Today, I worked first on the bed with the wire grass. Because it is so invasive, I had to remove all of the dirt in that bed. After moving the strawberry plants, I shoveled out the dirt. I felt like crying, throwing out such pretty dirt, but the ugly roots I found throughout the bed were confirmation that it was the only way to completely rid it of the evil weed.
After mixing up new dirt and replanting that bed, I began to tackle one of the beds infested with mint. I didn't throw out the dirt in this one, since I wouldn't mind some of the mint reappearing, but I did need to add more dirt to fill the bed. As I pulled the plants apart though, I was shocked at how tightly the mint had wound itself around the strawberry plants. It would have completely choked out my strawberries had I not removed the mint.
I stopped with those two beds today - I'll finish the rest this weekend - but the whole experience left me thinking about the similarities between the wire grass and the mint. I planted the mint on purpose with good intentions, but, though it accomplished its purpose, the mint took over and choked the plant that produces good fruit. The wire grass forced its way into the bed, unwelcomed. It was never wanted, and it ruined the entire little garden. Both plants, though their intentions were different, ultimately destroyed - both plants had to be removed.

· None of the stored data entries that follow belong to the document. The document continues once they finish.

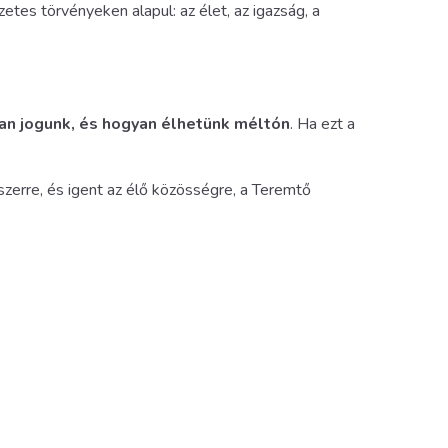
tes törvényeken alapul: az élet, az igazság, a
an jogunk, és hogyan élhetünk méltón
. Ha ezt a
szerre, és igent az élő közösségre, a Teremtő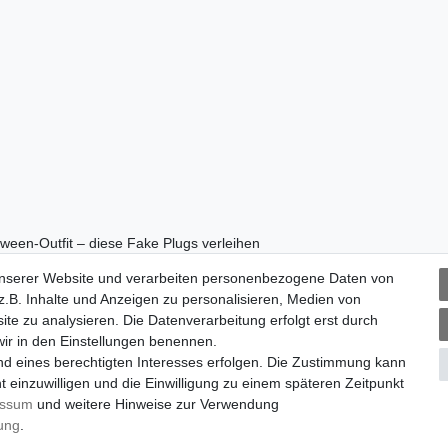
ween-Outfit – diese Fake Plugs verleihen
nd auch eine tolle Geschenkidee für Fans des
unserer Website und verarbeiten personenbezogene Daten von
.B. Inhalte und Anzeigen zu personalisieren, Medien von
ite zu analysieren. Die Datenverarbeitung erfolgt erst durch
 wir in den Einstellungen benennen.
nd eines berechtigten Interesses erfolgen. Die Zustimmung kann
t einzuwilligen und die Einwilligung zu einem späteren Zeitpunkt
essum
und weitere Hinweise zur Verwendung
rung
.
m
Daten­schutz­erklärung
AGB
Widerrufs­recht
Vertrag wi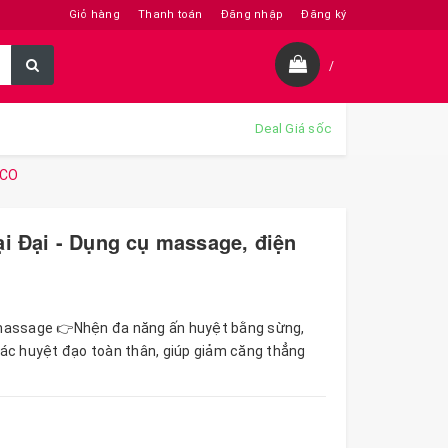
Giỏ hàng
Thanh toán
Đăng nhập
Đăng ký
/
Deal Giá sốc
NCO
i Đại - Dụng cụ massage, điện
 massage 👉Nhện đa năng ấn huyệt bằng sừng,
ác huyệt đạo toàn thân, giúp giảm căng thẳng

There are many things in our lives that can destroy like wire grass and mint. Some things may seem good and right at the time, but can take over and choke out our potential to produce good fruit. These things must be pruned and potentially removed so that we can fullfill our purpose. Other things force their way in and are bad from the beginning. Pruning may not be sufficient with these things, our lives will need a total cleansing in order to save us.
Regardless of what things we have in our lives, we can all use a good spring cleaning! I pray that God will refill my spirit, remove all of the weeds, pull off any old growth that is dry and dead, and thoroughly soak my roots with His living water. Then, as He shines on me with the light from His Son, I will grow and bloom and produce plenty of good fruit!